L’article 260.35 de la LPC, ajouté à la LPC par l’article 12 de la Loi sur le budget, est-il constitutionnellement valide?
(i) La norme d’intervention
[62] La norme d’intervention applicable dans les affaires d’analyse constitutionnelle est celle de la décision correcte[71]. Lorsqu’il est toutefois possible de traiter l’analyse proprement dite séparément des conclusions de fait qui la sous-tendent, lesquelles peuvent s’avérer déterminantes en appel[72], ces dernières commandent la retenue judiciaire[73] et ne peuvent être révisées que suivant la norme de l’erreur manifeste et déterminante[74].
[63] Outre les faits en litige proprement dits, la preuve « extrinsèque » analysée par le juge afin de déterminer le caractère véritable d’une disposition législative participe de la notion de « faits législatifs »[75]. Après une période de flottement dans la jurisprudence[76], dans Canada (Procureur général) c. Bedford[77] la juge en chef McLachlin a précisé pour une Cour unanime qu’en matière constitutionnelle il n’y a pas lieu de faire de distinction entre, notamment, les faits en litige et les faits législatifs et qu’en conséquence, il ne convient pas d’appliquer aux seconds une norme de contrôle non déférente[78].

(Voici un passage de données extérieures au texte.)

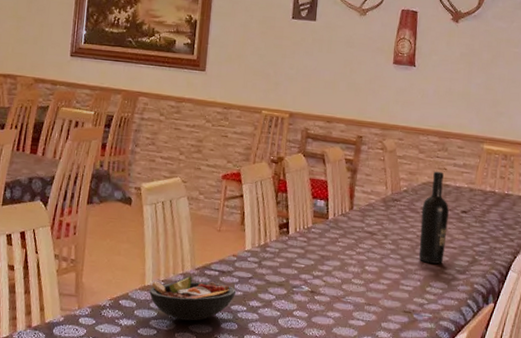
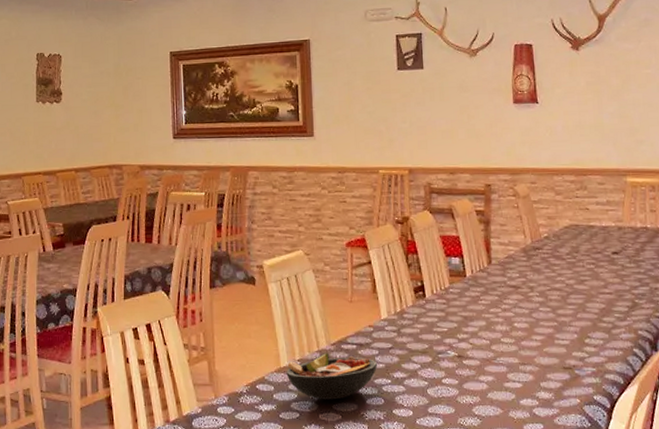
wine bottle: present [418,171,449,264] -> none [567,212,600,313]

(ii) La première étape du cadre analytique : le caractère véritable
[64] Rappelons que le juge a conclu de la preuve intrinsèque, de la preuve extrinsèque ainsi que des effets juridiques et pratiques de l’article 260.35 que son caractère véritable est « de forcer les FSI à bloquer les sites de JHA que Loto-Québec estime illégaux […] afin d’augmenter les revenus de la province […] »[79].
[65] Qu’en est-il?
La preuve intrinsèque
[66] L’appelant conteste l’appréciation qu’a faite le juge de la preuve intrinsèque. Il lui reproche de ne pas en avoir conclu que l’article 260.35 relève à tout le moins de la compétence provinciale en matière de protection du consommateur et a soutenu devant la Cour que le caractère véritable de la disposition provinciale vise la réglementation de l’offre de JHA en ligne afin de protéger le consommateur. L’obligation imposée aux FSI de bloquer l’accès aux sites identifiés comme illégaux ne serait que le moyen choisi pour réaliser cet objectif essentiel du législateur.
[67] La Cour rejette cette position, que la preuve intrinsèque ne supporte pas.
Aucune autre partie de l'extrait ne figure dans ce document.